The evening’s main work was Sir Edward Elgar’s The Light of Life. Written in 1896, the oratorio predates The Dream of Gerontius by three years and can be thought of as a trial run for Elgar’s later choral masterwork.

The Light of Life is not on the same inspired level, with a rather episodic treatment of the tale of Jesus healing the blind man, unaided by the stodgy Victorian text of the Reverend Capel-Cure that awkwardly bridges the scriptural passages.

But the music is Elgar through and through. At its best Light of Life displays the English composer’s orchestral mastery, skillful choral writing and characteristic vein of rich, soaring melody.

Heatherington has a fine feel for Elgar’s restless, challenging idiom and led a crackling performance of surging momentum, drawing committed playing from the Ars Viva orchestra. The darkly moving orchestral Meditation that opens the work was quite beautifully played, and the triumphant final chorus, “Light of the World, we know Thy praise” proved overwhelming in sonic impact with chorus and orchestra in full cry.

Vocally, the performance was more uneven–in no small part due to the cloudy reverberant acoustic of the ornate space. The singing of the large chorus had bold presence, agility and impact yet words were often indecipherable without reference to the program’s printed text.

Heatherington’s regular vocal quartet offered the same mixed rewards as in past outings. Michelle Areyzaga was the standout, her high soprano–and exemplary diction–soaring in her solo moments as the blind man’s mother. As Jesus, Gerard Sundberg brought a burnished weight and authority to his aria, “I am the Good Shepherd.”

Peder Reiff was ardent and impassioned as the  blind man though his wiry tenor could have benefited from greater tonal refinement and more consistent projection.
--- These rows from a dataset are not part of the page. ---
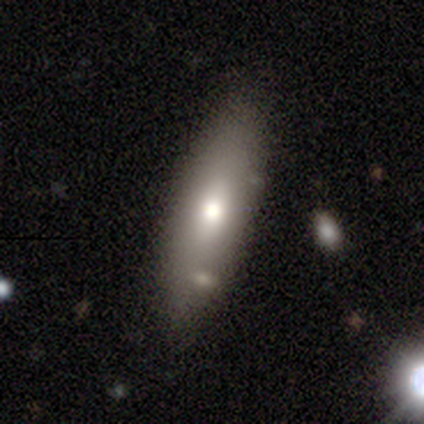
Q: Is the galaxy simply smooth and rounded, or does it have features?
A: smooth — 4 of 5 (80%).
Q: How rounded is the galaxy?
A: in between — 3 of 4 (75%).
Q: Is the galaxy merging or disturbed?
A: none — 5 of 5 (100%).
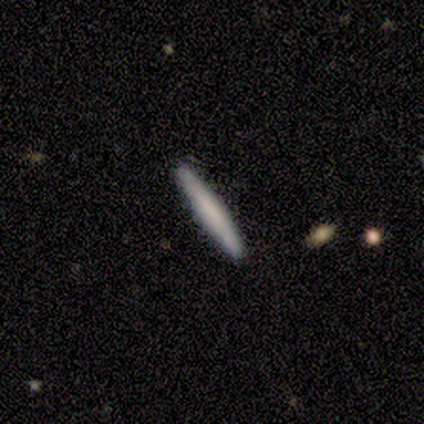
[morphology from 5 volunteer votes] smooth_or_featured: smooth (p=0.80) [alt: featured or disk p=0.20]
how_rounded: cigar-shaped (p=1.00)
merging: none (p=1.00)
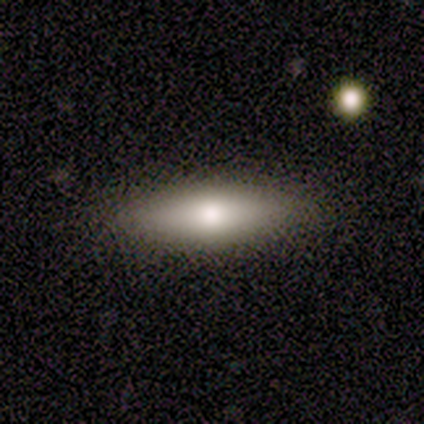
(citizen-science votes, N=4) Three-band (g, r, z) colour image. It shows a smooth galaxy with no disk features (75%) that is cigar-shaped (67%). Merging: none (75%).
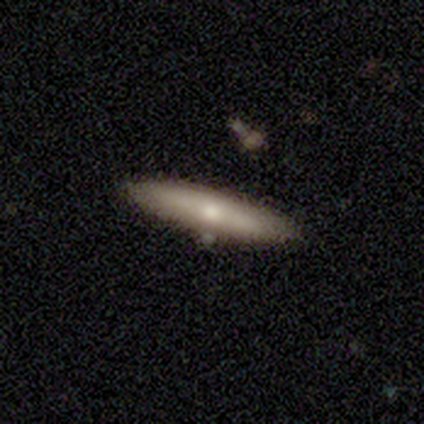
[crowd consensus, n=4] Q: Smooth or featured?
A: smooth (50%); tied with: featured or disk (50%)
Q: How rounded?
A: in between (50%); tied with: cigar-shaped (50%)
Q: Merging?
A: none (100%)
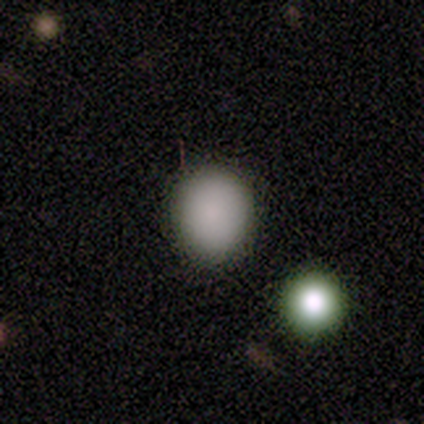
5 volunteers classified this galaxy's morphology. Q: Smooth or featured?
A: smooth (100%)
Q: How rounded?
A: round (100%)
Q: Merging?
A: none (80%); runner-up: major disturbance (20%)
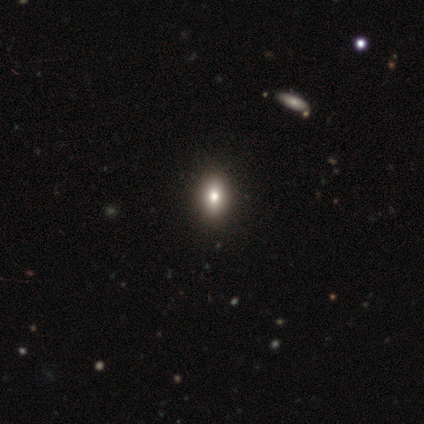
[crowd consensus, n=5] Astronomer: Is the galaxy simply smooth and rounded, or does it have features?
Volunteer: smooth — 60% (runner-up: star or artifact, 40%).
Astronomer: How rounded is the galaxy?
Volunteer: in between — 67%.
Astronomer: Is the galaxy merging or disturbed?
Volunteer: none — 100%.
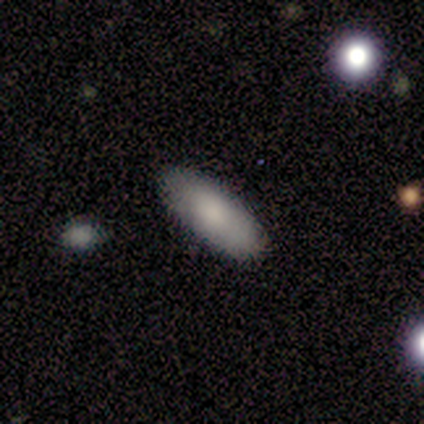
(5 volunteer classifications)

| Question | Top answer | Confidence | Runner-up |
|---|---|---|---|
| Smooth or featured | smooth | 100% | — |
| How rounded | in between | 80% | cigar-shaped (20%) |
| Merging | none | 100% | — |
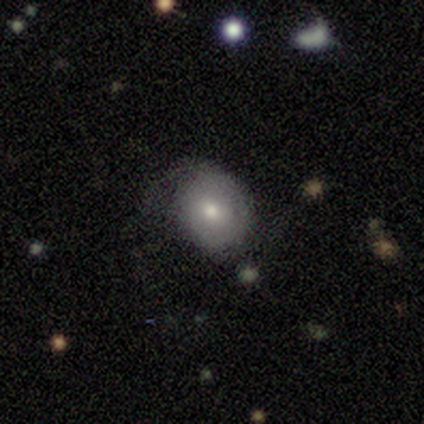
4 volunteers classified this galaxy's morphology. This appears to be a smooth galaxy with no disk features (50%) that is round (100%). Merging: minor disturbance (67%).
Mezzo-soprano Sarah Holman was a wobbly and fitfully indistinct narrator.

The Stabat Mater of Charles Villiers Stanford preceded Elgar’s oratorio and rather drastically showed the pallid shape that English music was in before Elgar appeared on the scene. Even Light of Life sounds like a masterpiece next to the Irish composer’s Stabat mater—a work that seems reflective of the tide of hoary academic works that came out of the Victorian choral tradition.

There are some effective moments, as with the cinematic drama of the opening Prelude, the poignant Intermezzo, and the benedictory glow of the final section, well rendered by the strings under Heatherington’s alert direction.  Yet too often Stanford’s alternation of soloists, chorus and orchestra sounds unwieldy and the thematic material is less than memorable.

Heatherington clearly believes in this score, and led a heaven-storming performnce with galvanic intensity in the big climaxes for chorus and orchestra. The finest moments were once again provided by Areyzaga’s sensitive and evocative solo singing.

The concert led off with Gerald Finzi’s Magnificat, which received a majestic and sensitive performance, although the acoustic fuzz again made the clarity of the chorus’s words a sometime thing.

The program will be repeated 7 p.m. Sunday at Divine Word Chapel.